[EXERCISE DATA]

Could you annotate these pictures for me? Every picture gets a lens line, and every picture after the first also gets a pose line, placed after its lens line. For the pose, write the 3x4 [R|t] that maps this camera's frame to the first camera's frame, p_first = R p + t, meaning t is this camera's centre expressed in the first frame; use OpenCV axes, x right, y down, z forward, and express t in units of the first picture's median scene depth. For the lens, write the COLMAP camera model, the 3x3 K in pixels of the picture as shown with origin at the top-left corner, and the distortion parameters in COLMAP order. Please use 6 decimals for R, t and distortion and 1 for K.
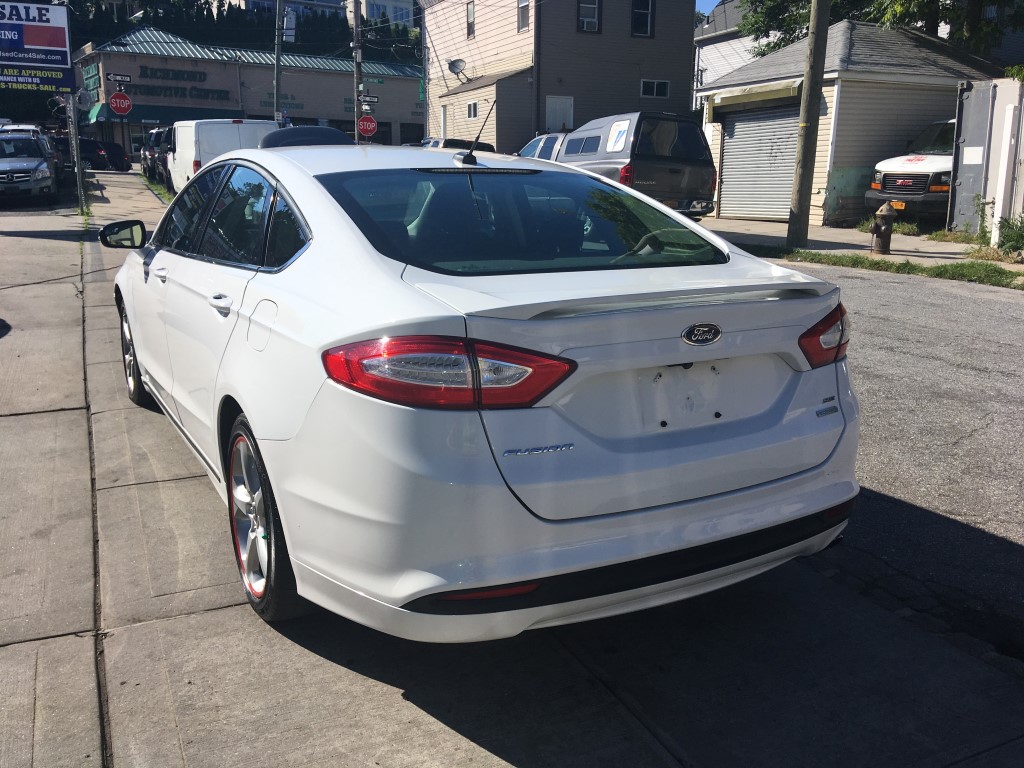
lens RADIAL K [[863.7, 0, 512.0], [0, 863.7, 392.2], [0, 0, 1]] dist [0.104329, -0.154657]
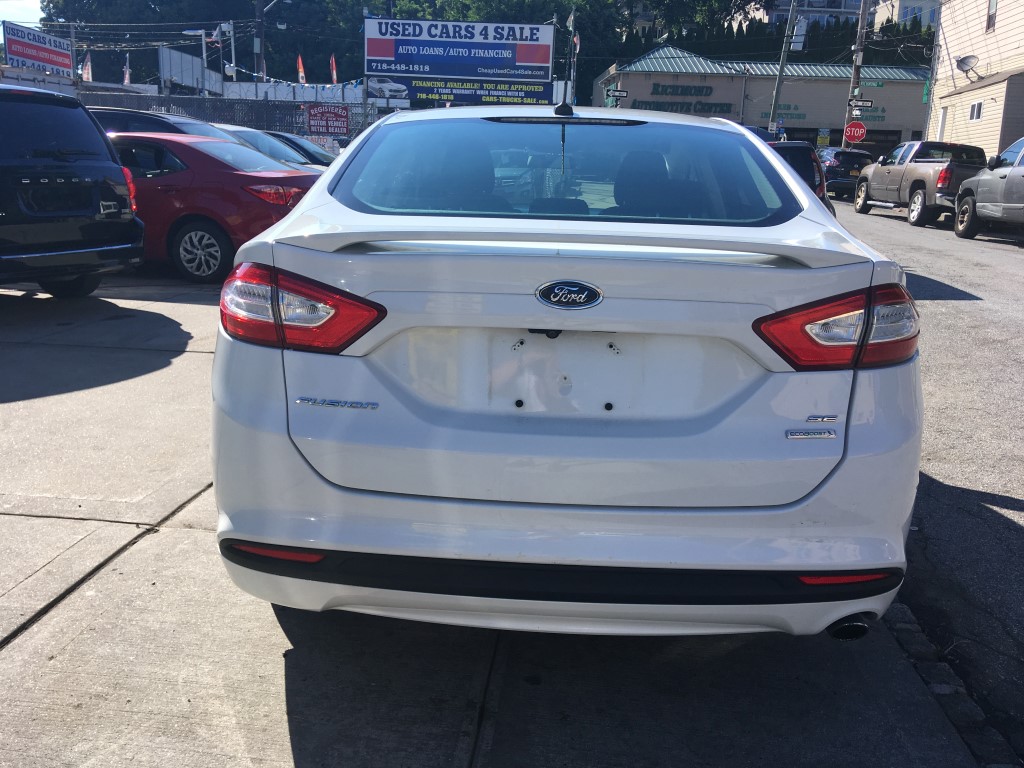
lens RADIAL K [[863.7, 0, 511.1], [0, 863.7, 393.4], [0, 0, 1]] dist [0.104329, -0.154657]
pose [[0.852835, 0.138224, -0.503554, 0.041605], [-0.144951, 0.989097, 0.026010, 0.000567], [0.501659, 0.050808, 0.863572, 0.022284]]
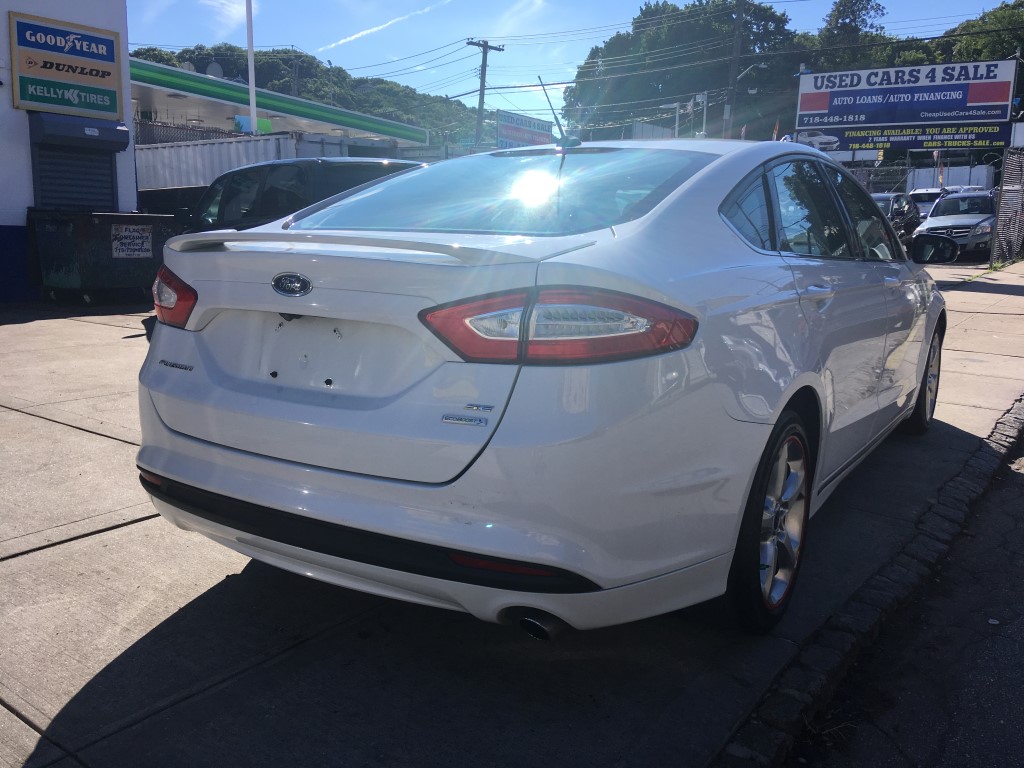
lens RADIAL K [[863.7, 0, 507.5], [0, 863.7, 388.4], [0, 0, 1]] dist [0.104329, -0.154657]
pose [[0.465996, 0.155597, -0.870998, 0.084234], [-0.222429, 0.973403, 0.054888, -0.004396], [0.856372, 0.168157, 0.488211, 0.054693]]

[PROBLEM] A word-for-word copy of all the records above is required, with the pictures left out.

[SOLVED EXERCISE]
Could you annotate these pictures for me? Every picture gets a lens line, and every picture after the first also gets a pose line, placed after its lens line. For the pose, write the 3x4 [R|t] that maps this camera's frame to the first camera's frame, p_first = R p + t, meaning t is this camera's centre expressed in the first frame; use OpenCV axes, x right, y down, z forward, and express t in units of the first picture's median scene depth. For the lens, write the COLMAP camera model, the 3x3 K in pixels of the picture as shown with origin at the top-left corner, and the distortion parameters in COLMAP order. Please use 6 decimals for R, t and distortion and 1 for K.
lens RADIAL K [[863.7, 0, 512.0], [0, 863.7, 392.2], [0, 0, 1]] dist [0.104329, -0.154657]
lens RADIAL K [[863.7, 0, 511.1], [0, 863.7, 393.4], [0, 0, 1]] dist [0.104329, -0.154657]
pose [[0.852835, 0.138224, -0.503554, 0.041605], [-0.144951, 0.989097, 0.026010, 0.000567], [0.501659, 0.050808, 0.863572, 0.022284]]
lens RADIAL K [[863.7, 0, 507.5], [0, 863.7, 388.4], [0, 0, 1]] dist [0.104329, -0.154657]
pose [[0.465996, 0.155597, -0.870998, 0.084234], [-0.222429, 0.973403, 0.054888, -0.004396], [0.856372, 0.168157, 0.488211, 0.054693]]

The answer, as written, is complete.